Non-Residents and Capital Gains Taxes: A Taxation Overview.

Non-residents are generally subject to capital gains taxes in the United States on the sale of US-source assets. However, there are a number of exceptions and exemptions that may apply.

US-source assets include:

  • Real property located in the United States
  • Stocks and bonds issued by US corporations
  • Partnerships and limited liability companies that are engaged in a US trade or business

Exceptions and exemptions

  • Tax treaties: The United States has tax treaties with many countries that reduce or eliminate capital gains taxes on certain types of investments. For example, a non-resident who is a resident of a country with a tax treaty with the United States may not be subject to US capital gains tax on the sale of US stocks and bonds.
  • Substantial presence test: A non-resident who is not a resident of a country with a tax treaty with the United States may be exempt from US capital gains tax if they do not meet the substantial presence test. The substantial presence test is a complex test that takes into account the number of days a non-resident spends in the United States during the current year and the previous two years.
  • Sale of principal residence: A non-resident who sells their principal residence in the United States may be eligible to exclude $250,000 of the gain from taxable income. This exclusion is only available to non-residents who have used the property as their principal residence for at least two years during the five-year period ending on the date of sale.

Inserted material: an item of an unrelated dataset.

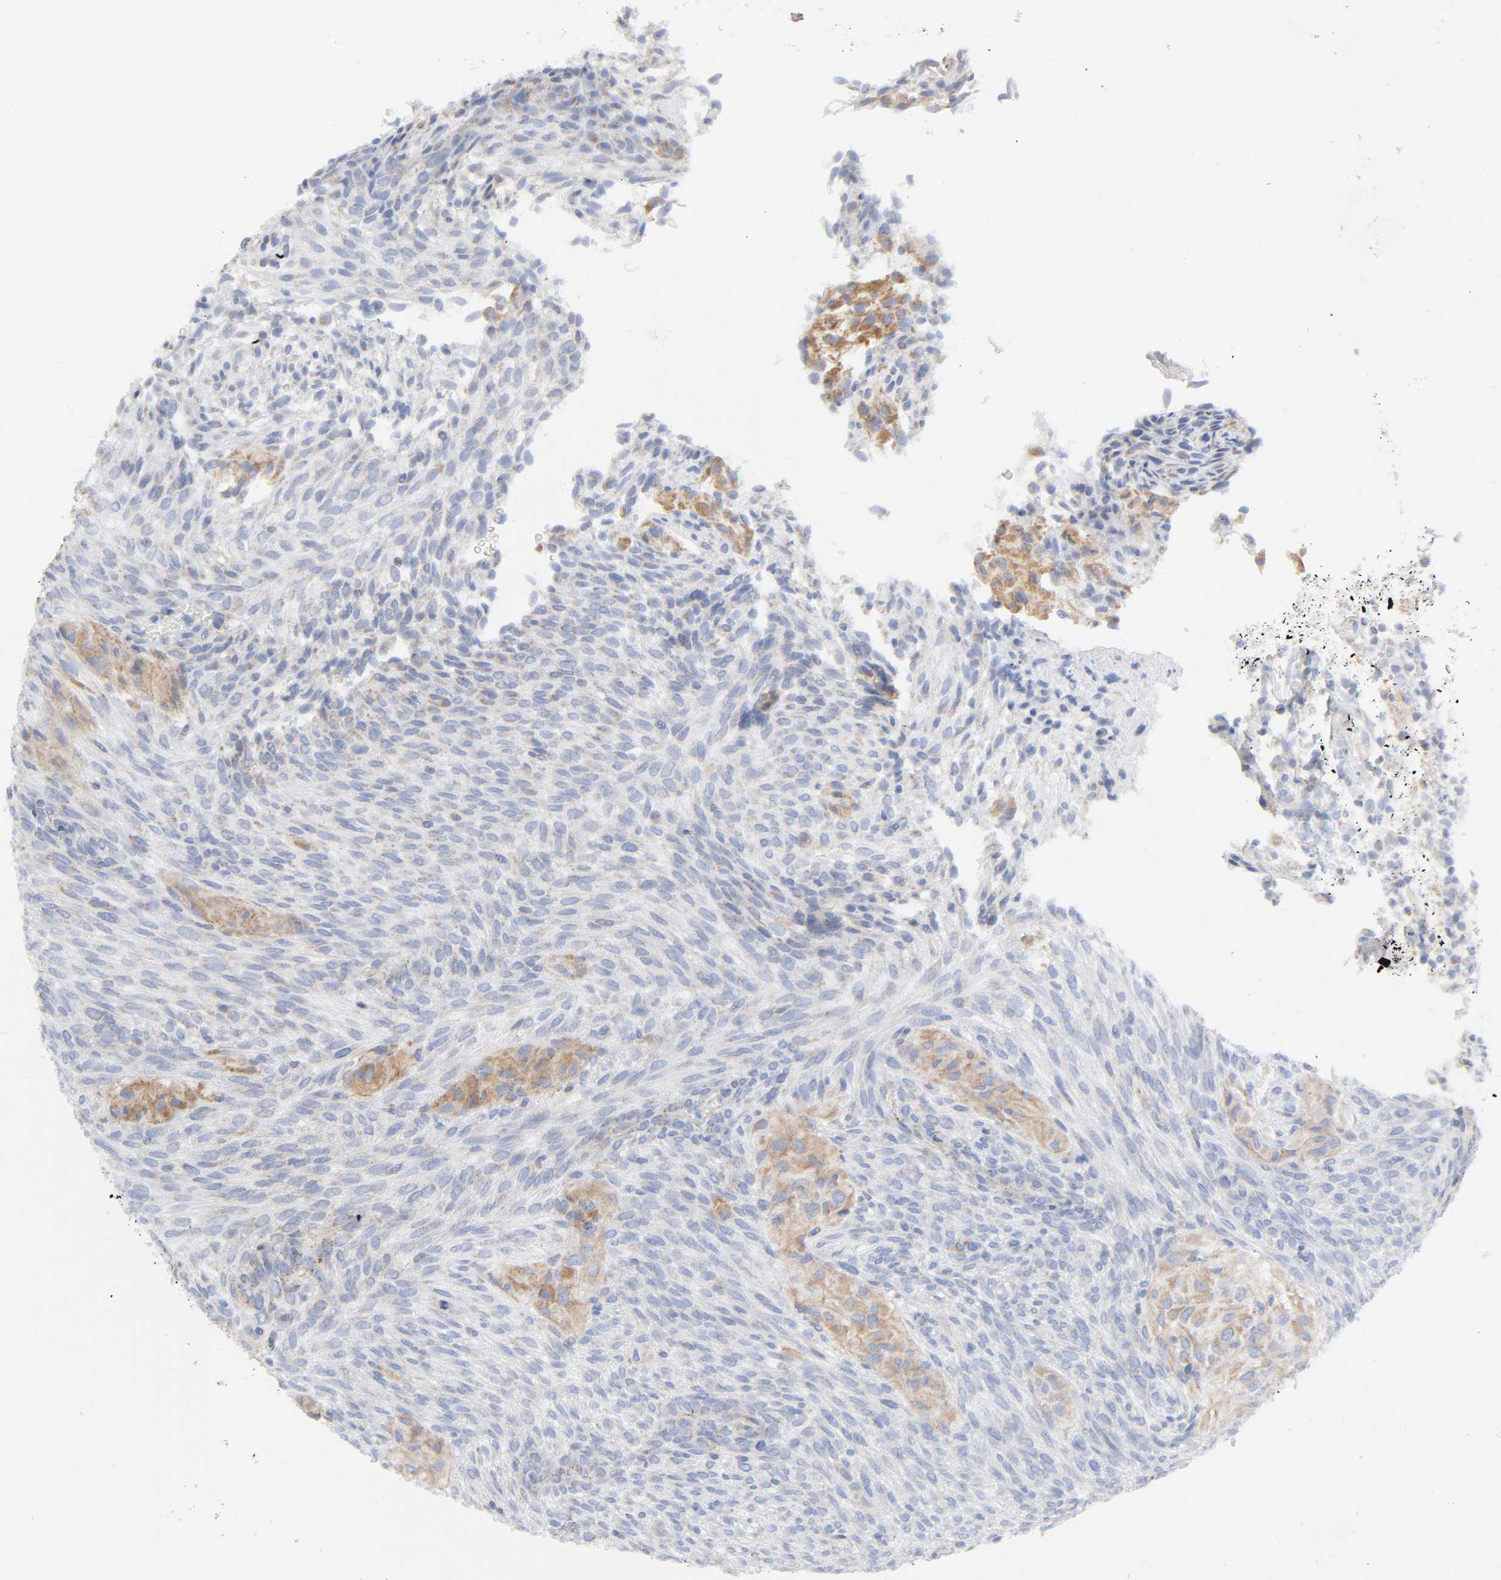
{"staining": {"intensity": "negative", "quantity": "none", "location": "none"}, "tissue": "glioma", "cell_type": "Tumor cells", "image_type": "cancer", "snomed": [{"axis": "morphology", "description": "Glioma, malignant, High grade"}, {"axis": "topography", "description": "Cerebral cortex"}], "caption": "Immunohistochemistry (IHC) image of neoplastic tissue: human high-grade glioma (malignant) stained with DAB (3,3'-diaminobenzidine) shows no significant protein staining in tumor cells. (DAB IHC, high magnification).", "gene": "SYT16", "patient": {"sex": "female", "age": 55}}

Taxation of capital gains for non-residents

Non-residents who are subject to US capital gains tax are taxed at the same rates as US residents. The capital gains tax rates for 2023 are:

  • 0% for taxpayers with taxable income below $41,775 (single) or $83,550 (married filing jointly)
  • 15% for taxpayers with taxable income between $41,775 and $459,750 (single) or $83,550 and $517,200 (married filing jointly)
  • 20% for taxpayers with taxable income above $459,750 (single) or $517,200 (married filing jointly)

Withholding tax

Non-residents are generally subject to a 30% withholding tax on US-source capital gains. However, the withholding tax may be reduced or eliminated under a tax treaty.

Reporting requirements

Non-residents who are subject to US capital gains tax must report their gains and losses on Form 1040-NR. Form 1040-NR is an annual tax return that must be filed by all non-residents who have US-source income.

If you are a non-resident and you have questions about your capital gains tax liability, you should consult with a tax advisor.